The committee acknowledged that GP practices had already achieved some cost savings in the four years since the country’s pharmaceutical budget was devolved from the Department of Health, Social Services and Public Safety (DHSSPS) to the Health and Social Care (HSC) Board in 2010.

But it suggested Northern Ireland’s prescribing costs could have been reduced by £73m had they been in line with those in Wales in 2013.

The report said: ‘Taking account of local data and information on the prescribing costs of other UK countries, the department, in conjunction with the HSC Board, should undertake an exercise to establish the level of potential savings which more cost effective generic prescribing could generate. This could then be used to set a target prescribing cost for individual GP practices against which to benchmark prescribing performance and to identify areas where further improvement is necessary.’
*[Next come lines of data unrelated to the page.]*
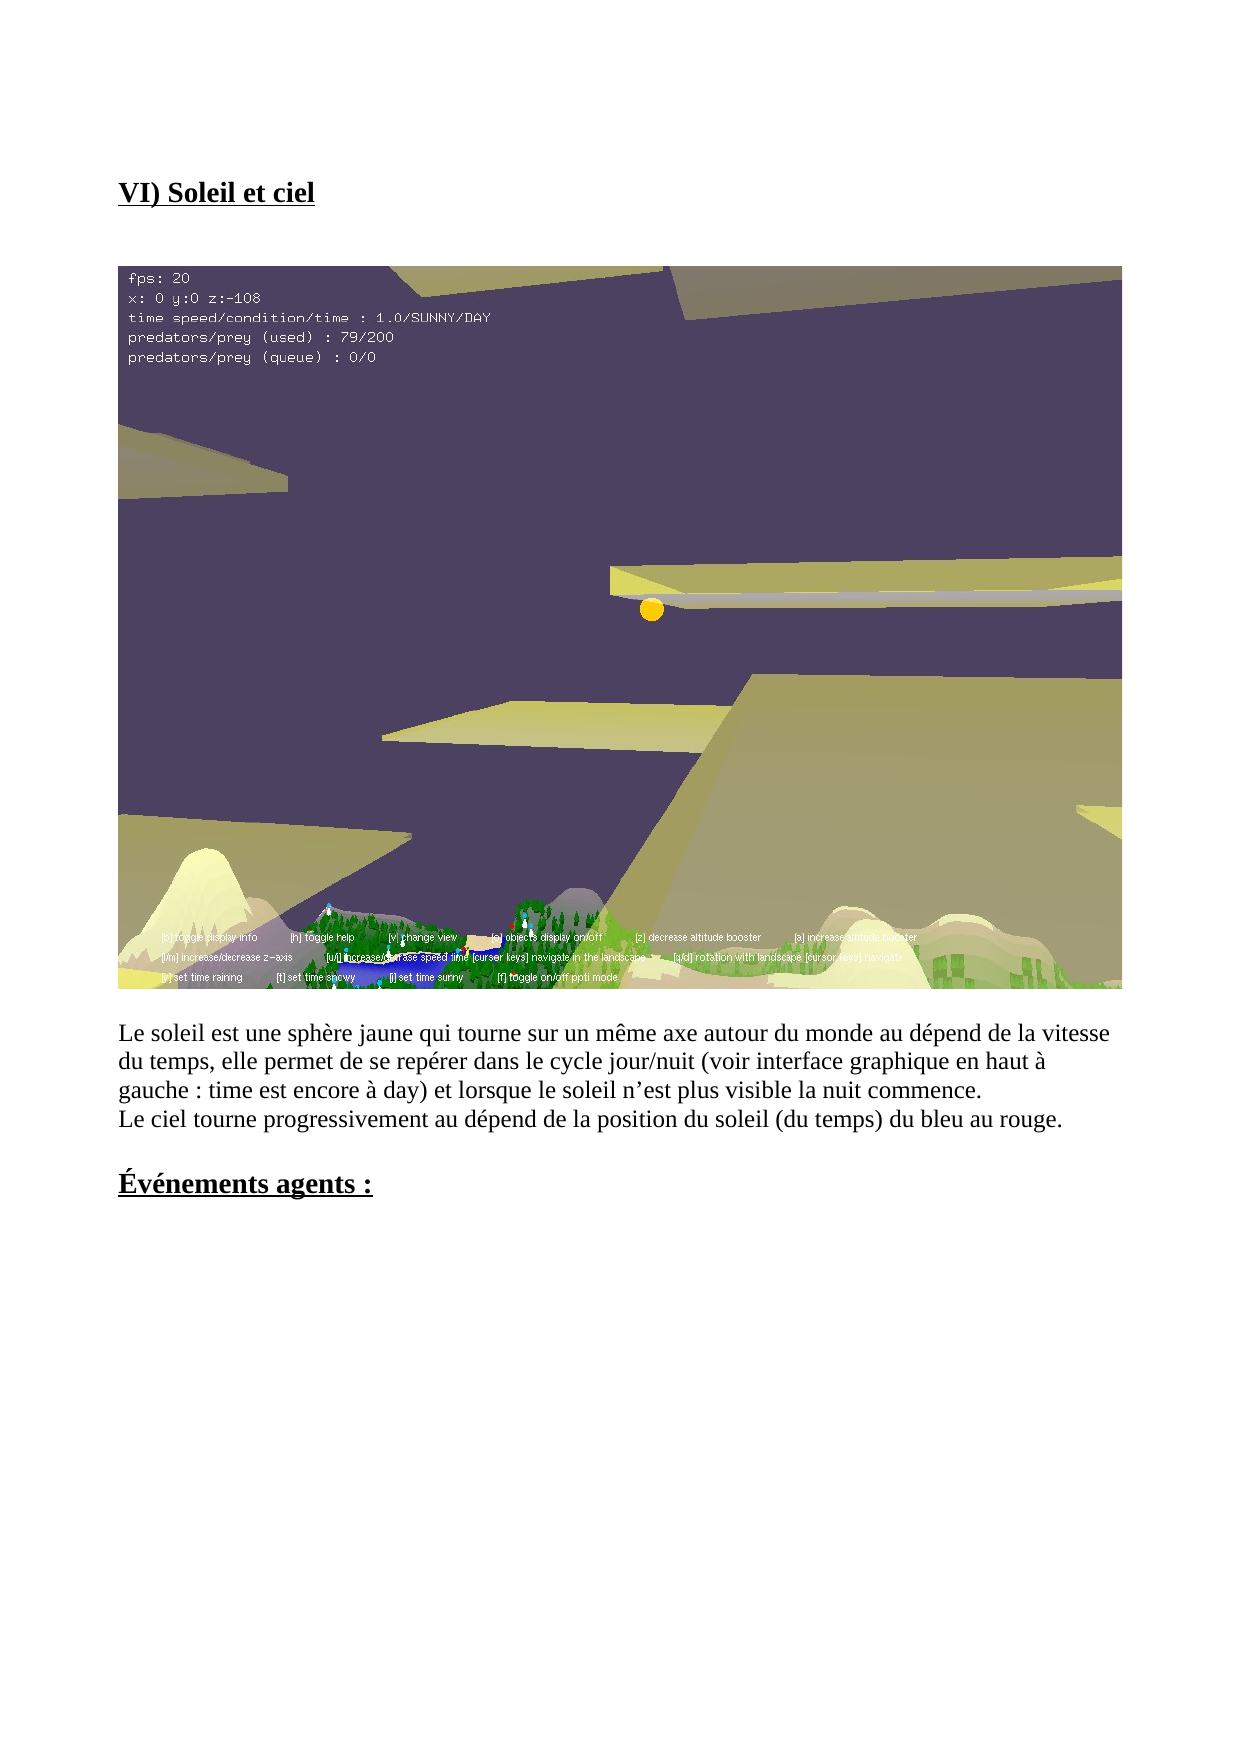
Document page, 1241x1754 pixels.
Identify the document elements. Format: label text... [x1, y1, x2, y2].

picture [118, 266, 1123, 989]
text VI) Soleil et ciel [118, 176, 1122, 209]
text Le ciel tourne progressivement au dépend de la position du soleil (du temps) du bleu au rouge. [118, 1104, 1122, 1133]
text Le soleil est une sphère jaune qui tourne sur un même axe autour du monde au dépend de la vitesse du temps, elle permet de se repérer dans le cycle jour/nuit (voir interface graphique en haut à gauche : time est encore à day) et lorsque le soleil n’est plus visible la nuit commence. [118, 1018, 1122, 1104]
text Événements agents : [118, 1166, 1122, 1200]
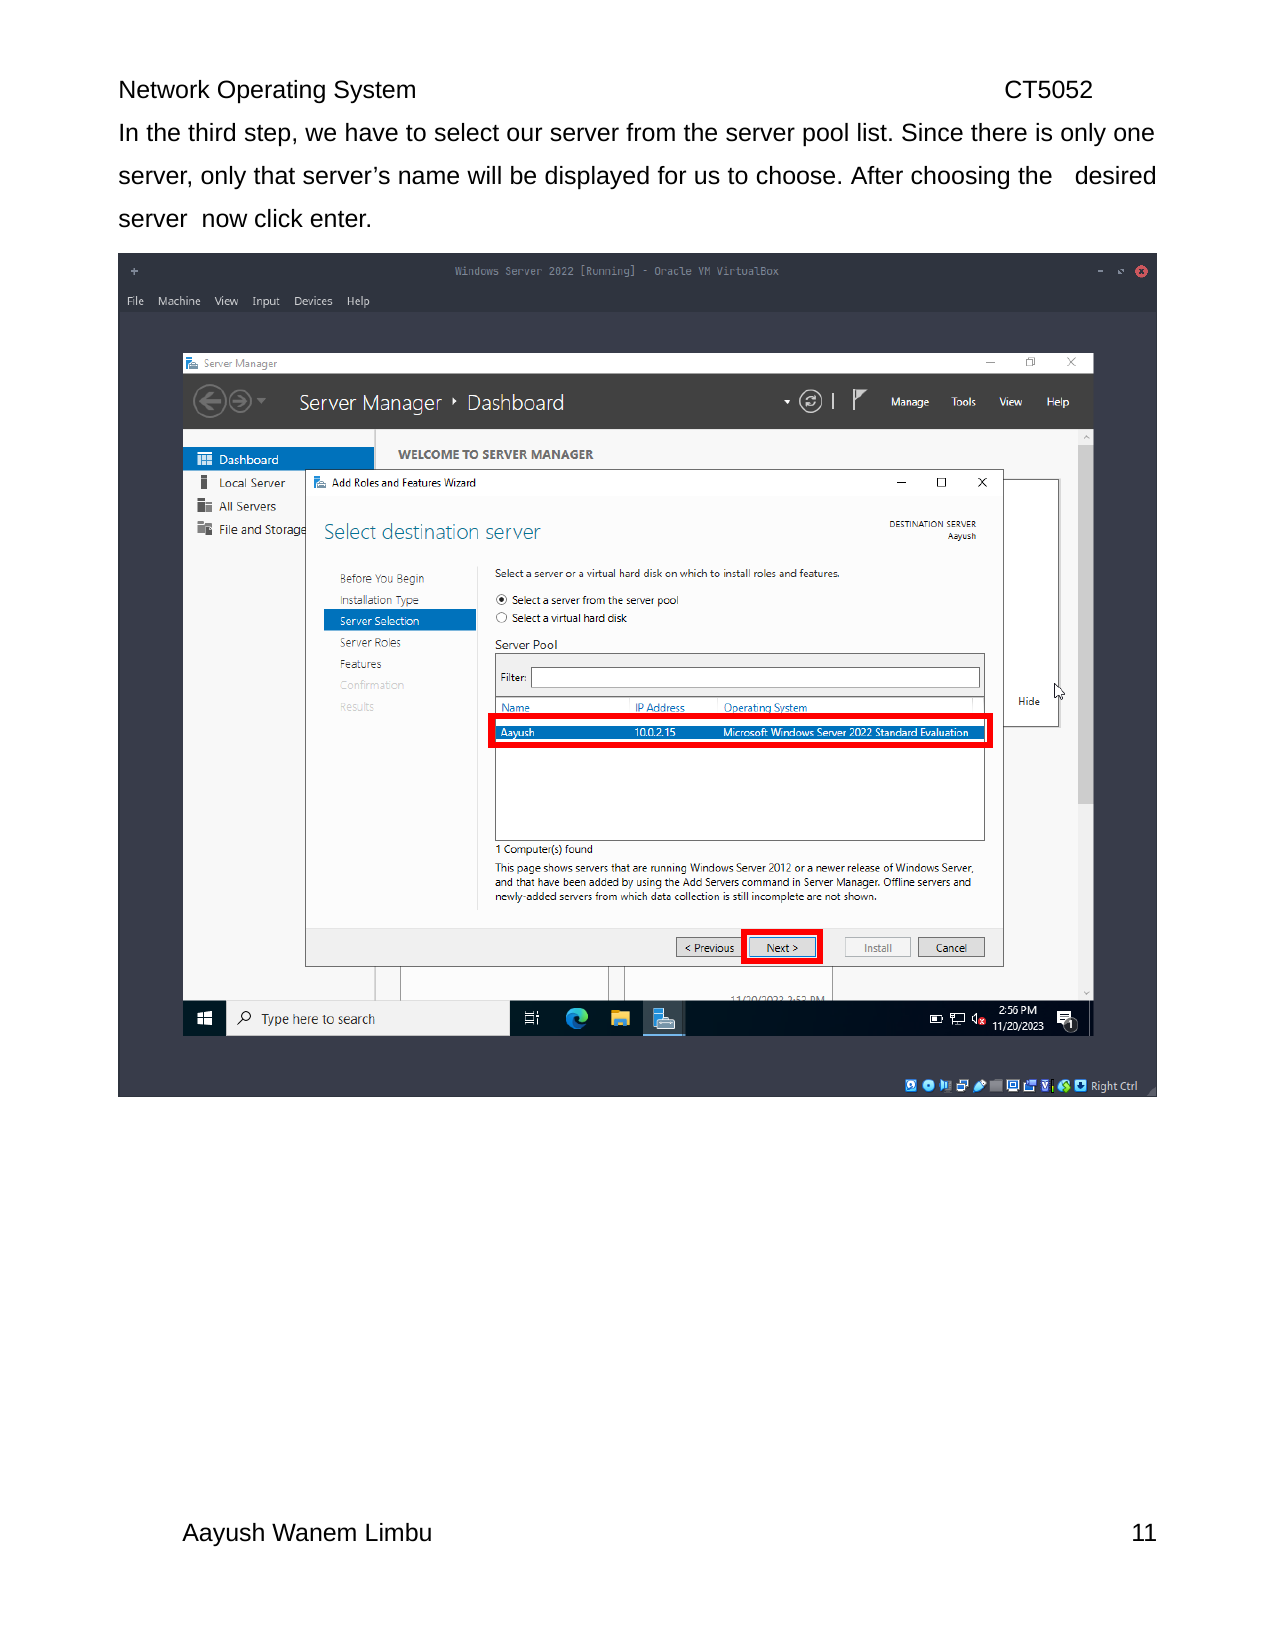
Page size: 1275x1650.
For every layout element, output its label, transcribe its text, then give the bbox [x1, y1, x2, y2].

text In the third step, we have to select our server from the server pool list. Since there is only one server, only that server’s name will be displayed for us to choose. After choosing the desired server now click enter. [118, 118, 1157, 233]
The report added: ‘As this contract is negotiated on a UK-wide basis, the committee recommends that the department examines, in conjunction with its UK counterparts, how the GMS contract can be strengthened to ensure that GPs improve all aspects of their performance, including prescribing.’

It comes as Pulse revealed last year that CCGs in England were cracking down on GP practices after overspending on their prescribing budgets.

NICE has also recently recommended setting targets on GP prescribing. The body suggested last month that individual GPs should get reports on their antibiotic prescribing levels in a bid to halt developing microbial resistance.